The duelling bids represent an abrupt windfall for Earthport’s long-suffering shareholders. In the two years before the Visa bid, the company’s stock skidded more than 60 percent as it struggled to generate revenue growth and dealt with a 5 million-pound loss stemming from suspected fraud by an unidentified customer. 

In its 2018 fiscal year, Earthport recorded a loss of 8.5 million pounds on 32 million pounds in sales.

Under former chief executive officer Hank Uberoi, Earthport built a network of dozens of banks in more than 65 countries over years of shoe-leather dealmaking. Bank of America, Japan Post Bank, and BNP Paribas SA are clients, as well as fast-growing fintech players such as TransferWise Ltd. Last May, Earthport announced the appointment of Amanda Mesler as chief executive and Uberoi stepped down as executive chairman.

"Earthport isn’t known for the quality of its tech, but a lot of players have discussed buying the company for its network over the years," said Brad van Leeuwen, the head of partnerships at Railsbank, a London-based fintech firm.

Mammoth industry

Cross-border payments are projected to exceed $30 trillion in 2022, according to Accenture. The credit card providers, which have long dominated processing payments for merchants, are pushing hard into this new terrain – Mastercard with its Send business, and Visa with its Direct offering.

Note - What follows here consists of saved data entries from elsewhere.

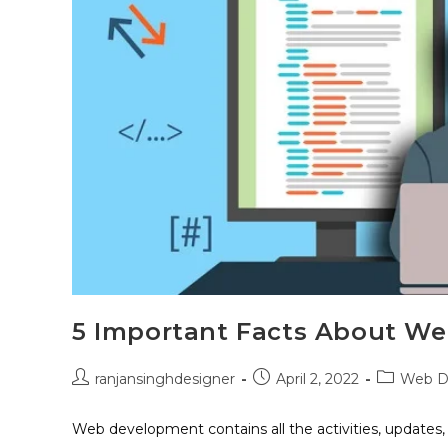
5 Important Facts About W
ranjansinghdesigner
April 2, 2022
Web D
Web development contains all the activities, updates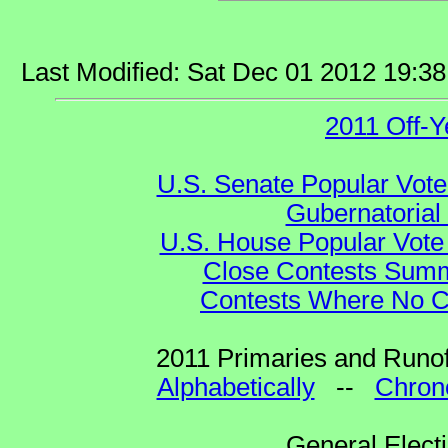
Last Modified: Sat Dec 01 2012 19:3
2011 Off-Y
U.S. Senate Popular Vote
Gubernatorial
U.S. House Popular Vote 
Close Contests Summa
Contests Where No Ca
2011 Primaries and Runof
Alphabetically
--
Chrono
General Elect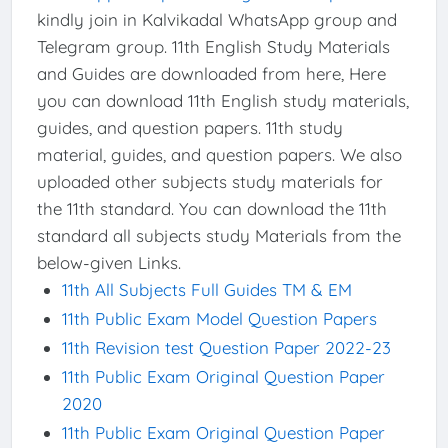
kindly join in Kalvikadal WhatsApp group and
Telegram group. 11th English Study Materials
and Guides are downloaded from here, Here
you can download 11th English study materials,
guides, and question papers. 11th study
material, guides, and question papers. We also
uploaded other subjects study materials for
the 11th standard. You can download the 11th
standard all subjects study Materials from the
below-given Links.
11th All Subjects Full Guides TM & EM
11th Public Exam Model Question Papers
11th Revision test Question Paper 2022-23
11th Public Exam Original Question Paper
2020
11th Public Exam Original Question Paper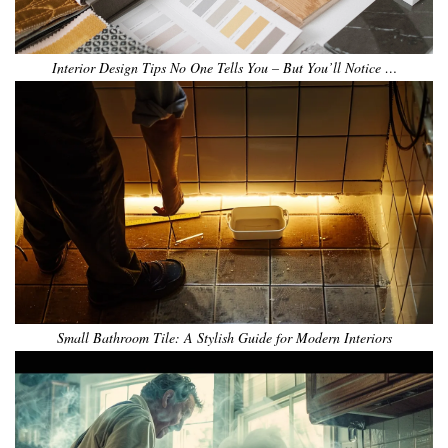
Interior Design Tips No One Tells You – But You’ll Notice …
Small Bathroom Tile: A Stylish Guide for Modern Interiors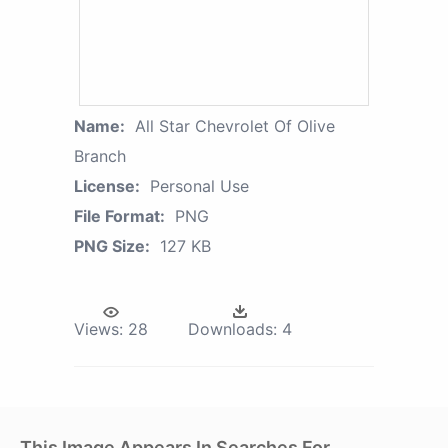
Name:
All Star Chevrolet Of Olive
Branch
License:
Personal Use
File Format:
PNG
PNG Size:
127 KB
Views:
28
Downloads:
4
This Image Appears In Searches For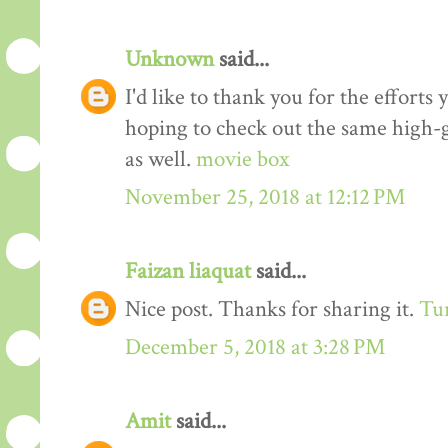
Unknown
said...
I'd like to thank you for the efforts 
hoping to check out the same high-g
as well.
movie box
November 25, 2018 at 12:12 PM
Faizan liaquat
said...
Nice post. Thanks for sharing it.
Tur
December 5, 2018 at 3:28 PM
Amit
said...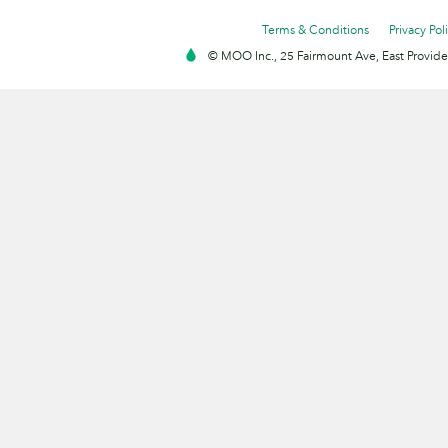
Terms & Conditions
Privacy Pol
© MOO Inc., 25 Fairmount Ave, East Providen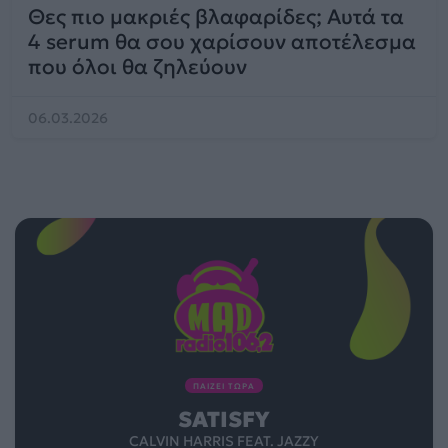
Θες πιο μακριές βλαφαρίδες; Αυτά τα
4 serum θα σου χαρίσουν αποτέλεσμα
που όλοι θα ζηλεύουν
06.03.2026
ΠΑΙΖΕΙ ΤΩΡΑ
SATISFY
CALVIN HARRIS FEAT. JAZZY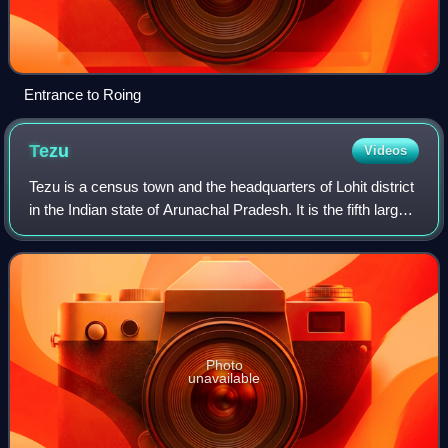
Entrance to Roing
Tezu
Videos
Tezu is a census town and the headquarters of Lohit district
in the Indian state of Arunachal Pradesh. It is the fifth largest
town in Arunachal Pradesh and one of its most developed.
Photo
unavailable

The battle for Earthport is yet another sign of how the arcane industry around payments has become rife with dealmaking. Last September, PayPal Holdings Inc. bought Swedish payments firm iZettle for $2.2 billion. Shares in Adyen NV, a Dutch firm that processes e-commerce payments, have almost trebled since its initial public offering last June.

Three major investors in London-based Earthport -- Miton Group Plc, Banque Lombard Odier & Cie, and Uberoi –have signed non-binding letters in support of the new offer, according to a statement on Friday. Together they hold about 13 percent of Earthport. Oppenheimer Funds, which had pledged its 16 percent stake in support of Visa, is relieved of this commitment following the higher bid.

After the Visa deal was announced, some shareholders had raised concerns that Earthport had not invited bids from a wider range of prospective owners. Now, two of the world’s best-known finance firms are circling.